# WRITTEN TASK 1:
From the archery forum thread, print the passage starting with "A few years" and going on through "with a compound.", word for word.
# WRITTEN TASK 2:
Pick up the forum thread on shooting compound bows instinctively and continue it from its last line.

# TEXT EXCERPT:
## BEGIN

A few years ago I saw a twelve year old kid and his compound,no sight, give 5 OLDER shooters a run thruout an unmarked yardage course of 30 targets. He was just shootin like he always does.


----------



## iawoody2 (May 24, 2007)

fuelracerpat said:


> I'm not real sure it is even possible to shoot a compound purely instinctive. By the time one has drawn the bow through the break-over and let-off, anchored and focused on the target and released the arrow I think the brain will have decided on a sight picture or gap if you will. With a stick bow of any kind where one draws, touches an anchor and releases with one motion in an "instinctive" performance, that is just not really possible with a compound.
> Most good instinctive shooters are only capable of one or two GOOD shots at a given target and then accuracy falls off, the more repetitive shots at the same target generally spread. The farther the distance the worse the spread. If shooting "instinctive" was all that easy why on earth did we ever develope gap shooting or Heaven forbid, sights!


I have shot over 100 deer with recurves, and shot recurve competition in the 60's and 70's, and for sure can many more than 2 or 3 good arrows at a time.

Why did we get compounds and sights?? Instant gradification!!!!!


----------



## fuelracerpat (May 6, 2008)

The reason we got compounds was we collectively could not hold much weight greater than 45# on a recurve and shoot it well. Mr. Allen thought "if I could just draw and hold 55# like it was only 45# my arrow would get there a little quicker and I might be able to shoot a little farther". That was the entire concept behind the letoff of a compound wheel. The sights came along way before the compounds and they were developed strictly for repeatability of a shot, in other words they were more consistent!
I have shot with some of the best traditional shooters in this country and on a field/hunter round where accuracy is actually measured and scored an instinctive shooter can not compete at that level. I too have killed a few deer with a recurve and a compound, that in and of itself is no great accomplishment. My favorite shot on a deer with a recurve is about 6-7 yards and has happened on more than one occasion.

## END

# DATA LINES:
## BEGIN

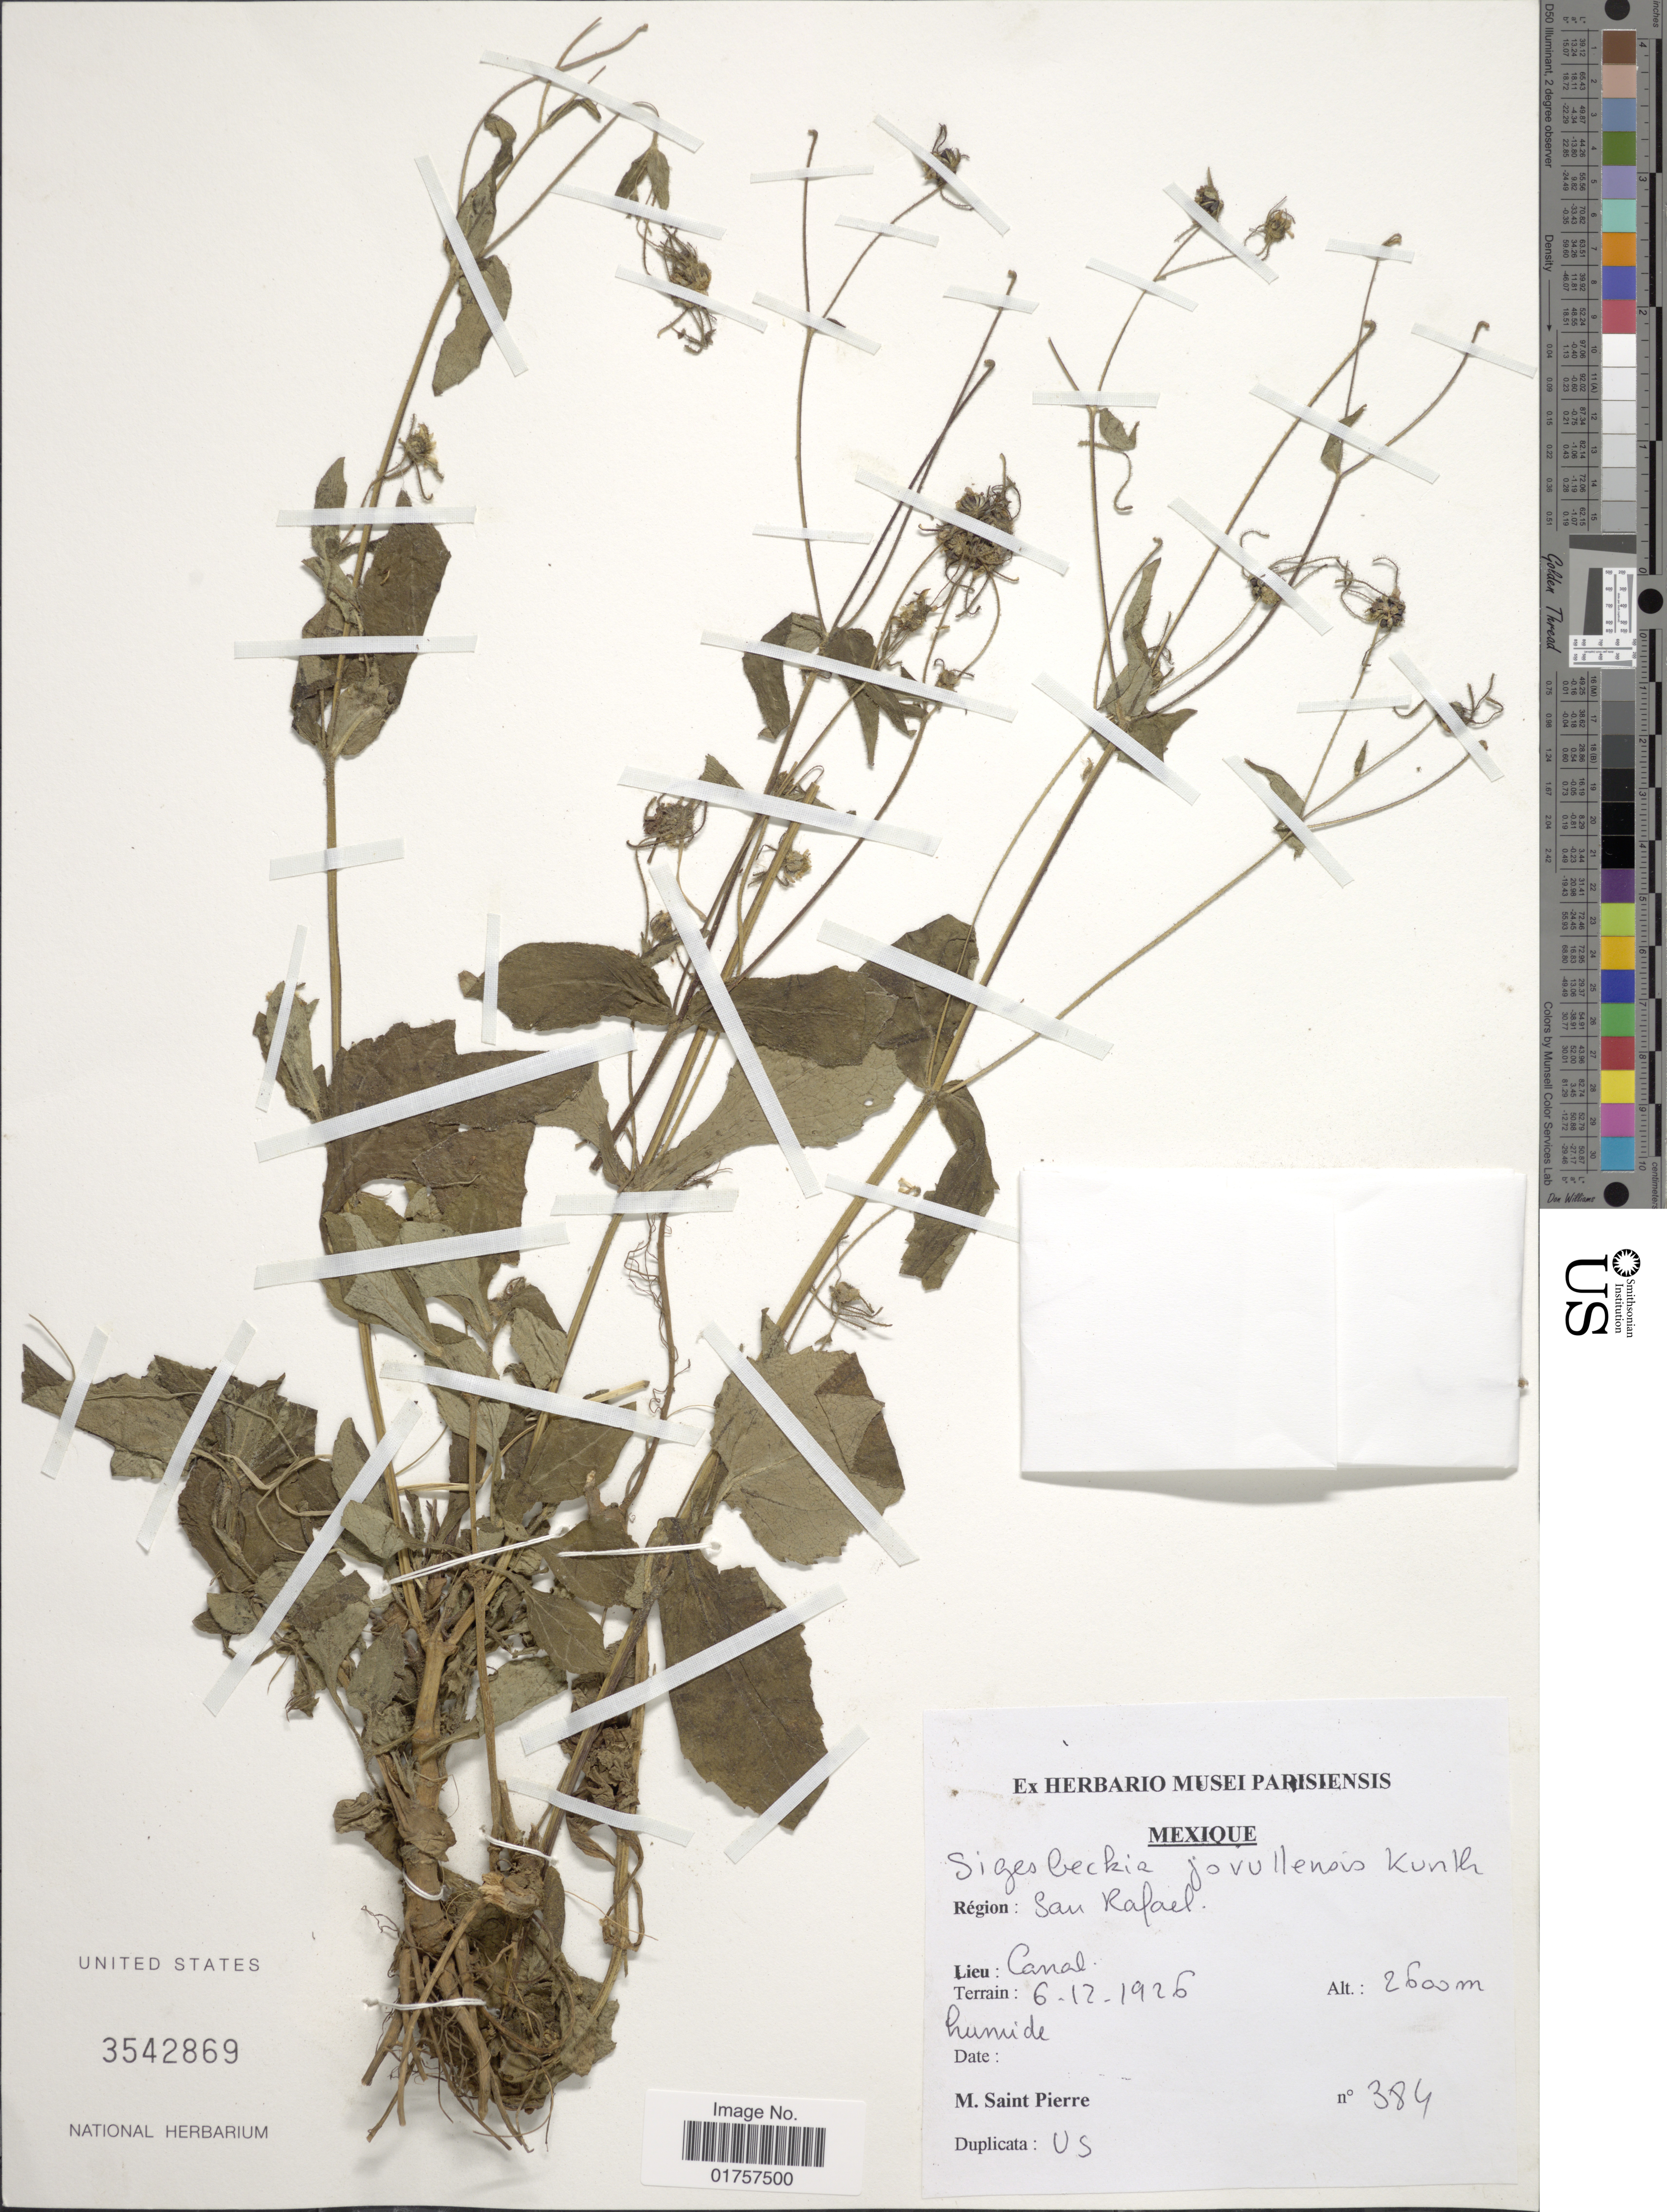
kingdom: Plantae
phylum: Tracheophyta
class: Magnoliopsida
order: Asterales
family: Asteraceae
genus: Sigesbeckia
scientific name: Sigesbeckia jorullensis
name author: Kunth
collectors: M. Saint-Pierre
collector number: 384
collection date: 1926-12-06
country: Mexico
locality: Région: San Rafael. Lieu: Canal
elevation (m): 2600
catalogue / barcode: US 3542869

## END

# FINAL ANSWER 1:
A few years ago I saw a twelve year old kid and his compound,no sight, give 5 OLDER shooters a run thruout an unmarked yardage course of 30 targets. He was just shootin like he always does.


----------



## iawoody2 (May 24, 2007)

fuelracerpat said:


> I'm not real sure it is even possible to shoot a compound purely instinctive. By the time one has drawn the bow through the break-over and let-off, anchored and focused on the target and released the arrow I think the brain will have decided on a sight picture or gap if you will. With a stick bow of any kind where one draws, touches an anchor and releases with one motion in an "instinctive" performance, that is just not really possible with a compound.

# FINAL ANSWER 2:
I do not shoot sights, Hell I can't even see a pin anymore without a verifier. But I do most definitely shoot outdoors and indoors without sights.

Instant gratification? Now your talkin' about the hook shooters!


----------



## star (Jul 30, 2002)

I started shooting a #45 recurve ..in 86 Brought my first compound bow Jennings "MAG T " had the brass pins..couldnt hit the hay stack for heck ..took off the sights ..best choice Ive made in archery ..simpler to shoot instinctive...good shooting to all >>---->


----------



## black adder (Mar 1, 2010)

*instinctive shooting*

instinctive shooting is like throwing a baseball. I focus on one spot on a target
or lets take a deer. I focus on the v right after the shoulder, i concentrate for a few seconds while deer is moving towards me. When he stops ifocus real hard on that spot,I raise bow ,anchor, release, It,s like one fluid motion.
I only take shots on game 25yds ans under using this method. I learned reading fred asbel.I also only shoot traditionle bows this way. I tried it with a compound and i couldn,t hit on target. hope this helps some.


----------



## black adder (Mar 1, 2010)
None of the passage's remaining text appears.